◆ What to do:
Rewrite every line of the material below with "scientific name" changed to "binomial name" and everything else kept the same. Leave the pictures out.

◆ Recorded information:
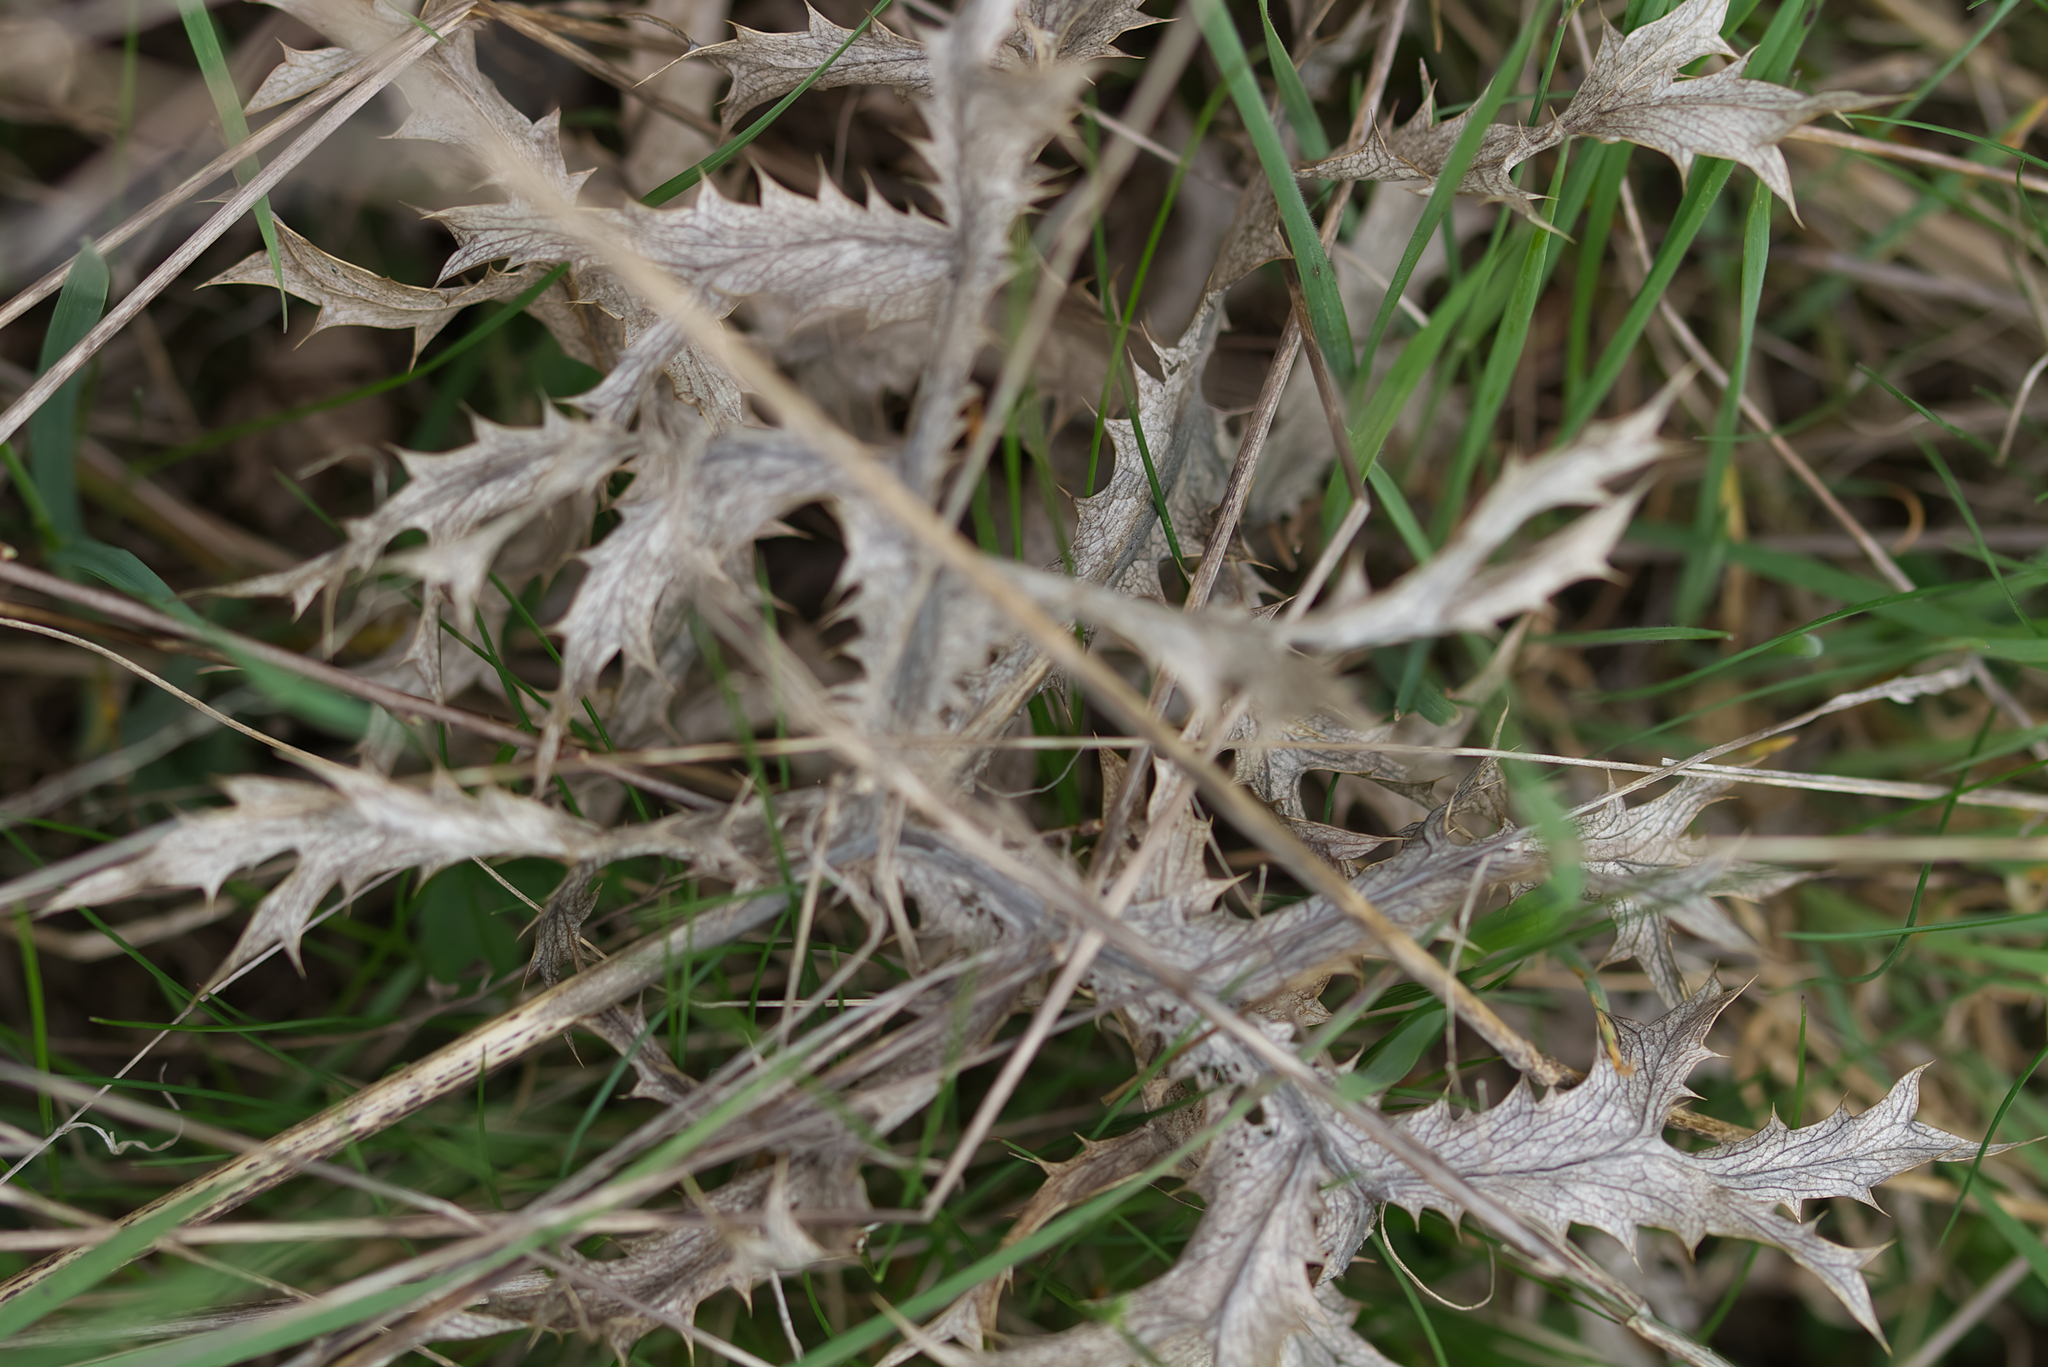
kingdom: Plantae
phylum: Tracheophyta
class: Magnoliopsida
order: Apiales
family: Apiaceae
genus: Eryngium
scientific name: Eryngium campestre
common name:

◆ Final answer:
kingdom: Plantae
phylum: Tracheophyta
class: Magnoliopsida
order: Apiales
family: Apiaceae
genus: Eryngium
binomial name: Eryngium campestre
common name:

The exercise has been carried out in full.